Foreign investors have poured some $87 billion into mining projects over the past five years, and this was only expected to expand as the Government seeks like-minded partners to get the critical minerals sector running.

“For our sector, it won’t expand, it won’t grow, it won’t even maintain itself without significant foreign capital in the coming years,” Mr Morey warned.

The change creates a new definition of “real property” for tax purposes that now covers things built on the land — like resources processing plants and wind and solar farms — along with mining leases.

Capital gains captured by this new definition will now have to pay 30 per cent tax, instead of nothing.

The proposed changes are separate to the broader CGT package announced in the Budget, and will be backdated to 12 December 2006.

Treasurer Jim Chalmers previously said the absence of a clear definition of real property, and state and territory laws plus court decisions that narrowed the existing understanding, had created uncertainty that needed to be dealt with to “protect revenue”.

Mr Morey said it was already “increasingly challenging to attract foreign investment into the country” given issues with slow approvals, industrial relations, and relatively high taxes.

“A change of this nature, which materially increases the tax burden on foreign investors in our sector, but also opens up potential for sovereign risk when you have a retrospective taxation policy applied of this nature, that is obviously just a significant headwind to attracting that investment,” he said.

Minerals Council of Australia chief executive Tania Constable said the changes put in doubt the CGT treatment of every transaction by a foreign company over the past 20 years.

She labelled it a blow to Australia’s reputation.
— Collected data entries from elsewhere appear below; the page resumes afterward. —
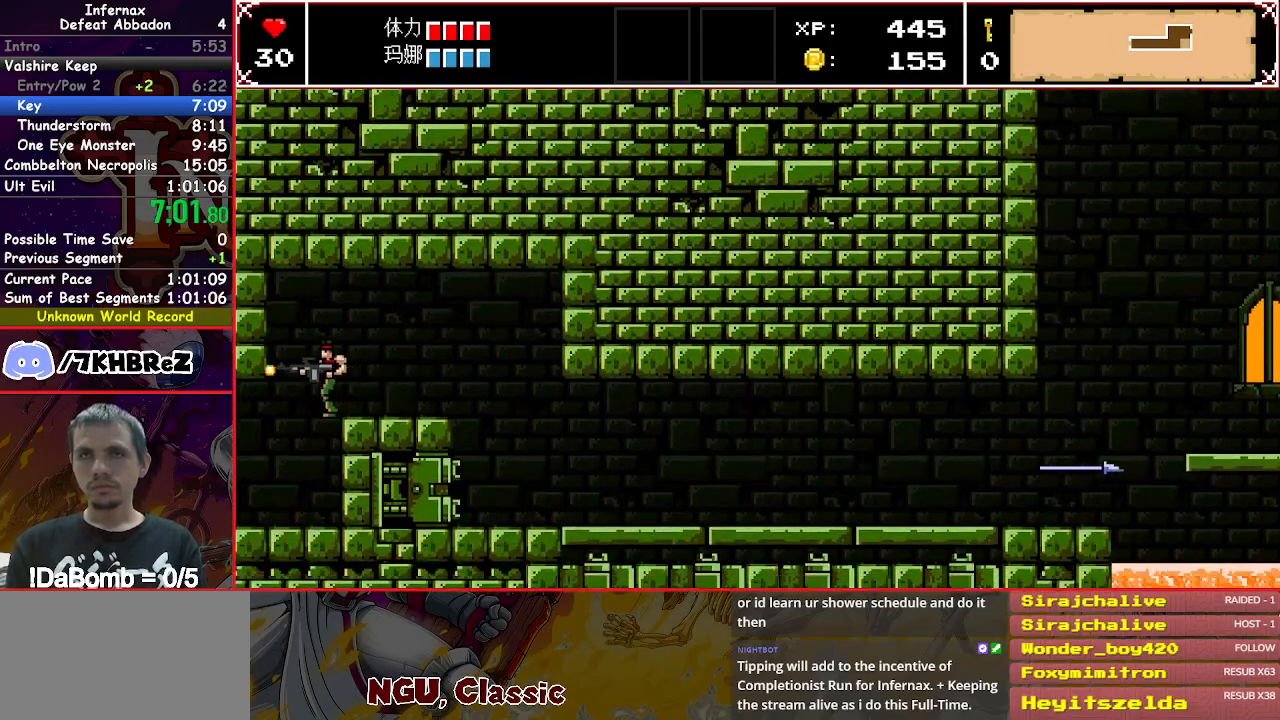
{"buttons": ["X", "DPAD_LEFT"], "button_events": []}
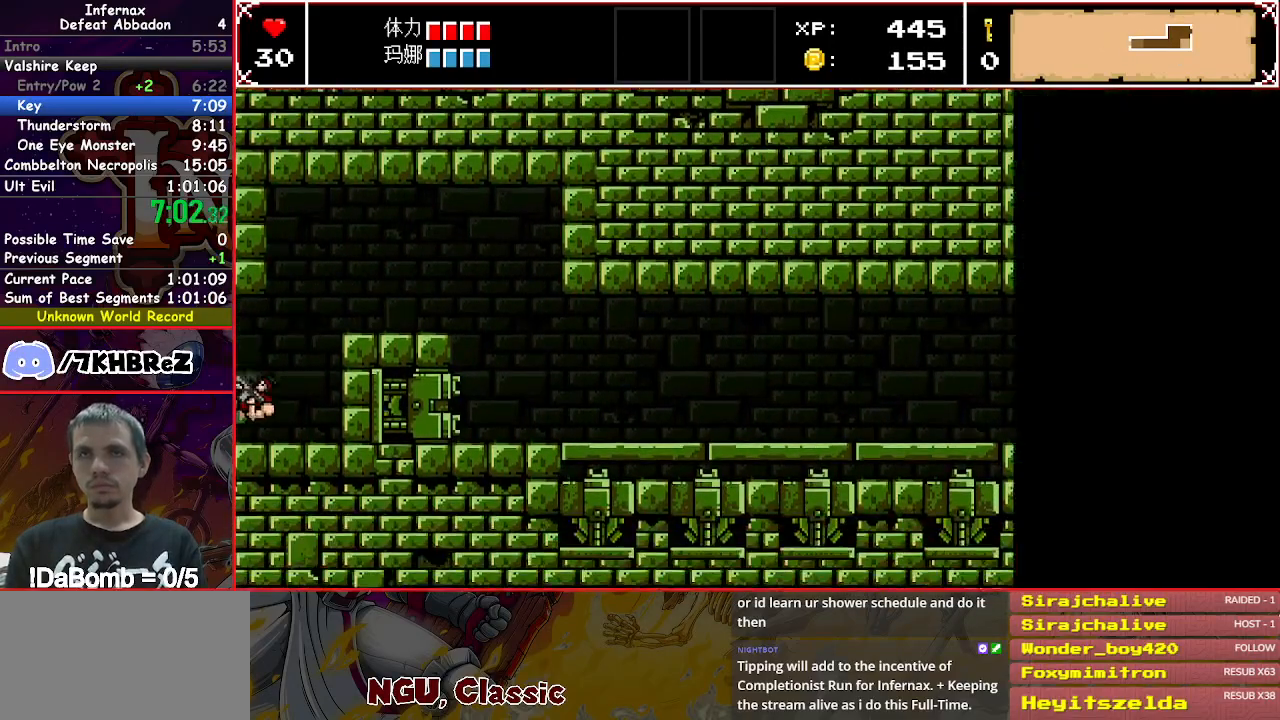
{"buttons": ["X", "DPAD_LEFT"], "button_events": []}
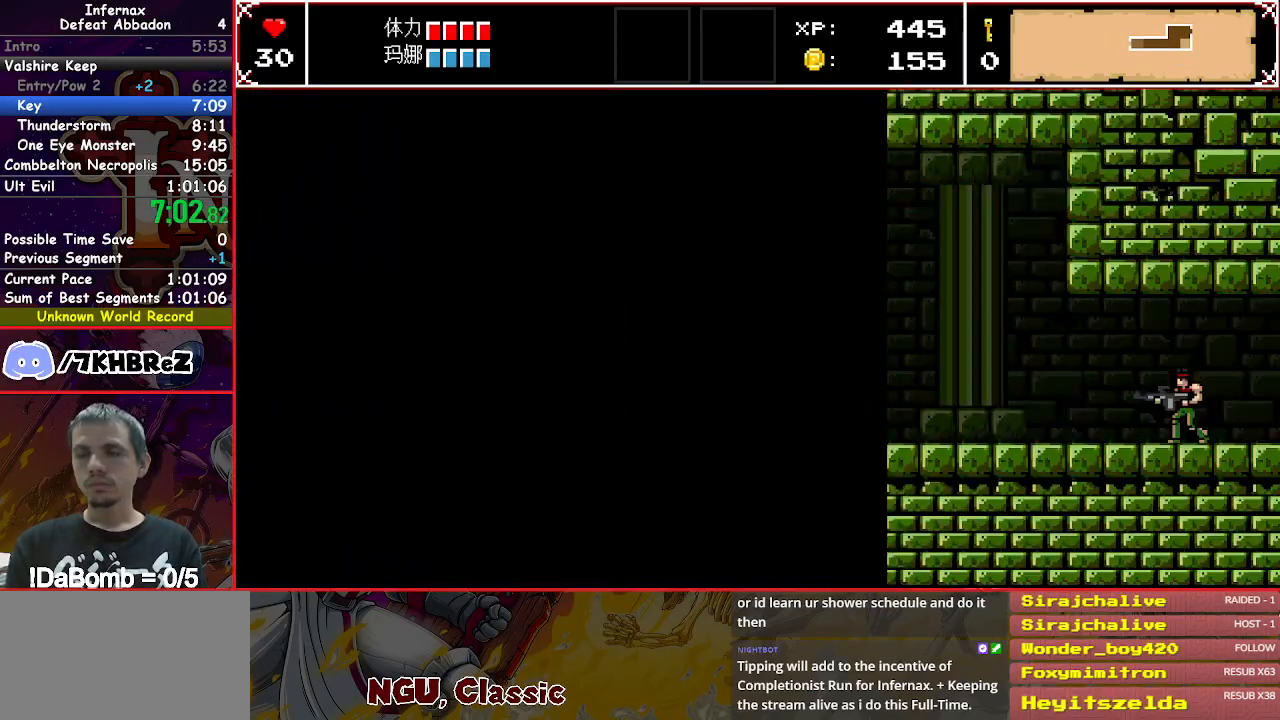
{"buttons": ["X", "DPAD_LEFT"], "button_events": []}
“Foreign mining companies invest in Australia because it is seen as a safe, stable and largely predictable jurisdiction, and foreign investment is crucial to mining developments which bring highly-paid, highly skilled jobs, the largest tax contribution of any sector and massive royalty flows to fund hospitals, police, schools and roads,” she said.

Dr Chalmers is likely to face questions from resources figures over the plan when he speaks at a CME event in Perth on Thursday.

The ATO has sought to reassure companies that it won’t start slugging them with tax bills for decades-old sales, saying it would continue its practice of not reopening sales more than four years old.

For the renewables sector, the change is seen as slamming a door closed when the government claims it wants to roll out the red carpet.

Last week’s Budget offered a “transitional” arrangement for renewable projects that would only impose a 15 per cent tax on capital gains over the next four years, instead of 30 per cent, but this is seen as too little and too short when investors usually hold onto projects for 10-15 years.

“The Federal Budget has moved the goal posts on good faith investors who are building most of Australia’s new energy projects,” said Richie Merzian, chief executive of the Clean Energy Investor Group, whose members hold a $41 billion portfolio of projects across Australia.

“By introducing a retrospective tax on clean energy assets with a short discount period, the budget is increasing the cost of investing in clean energy, deterring future investment and ultimately increasing the cost of electricity for Australian households.”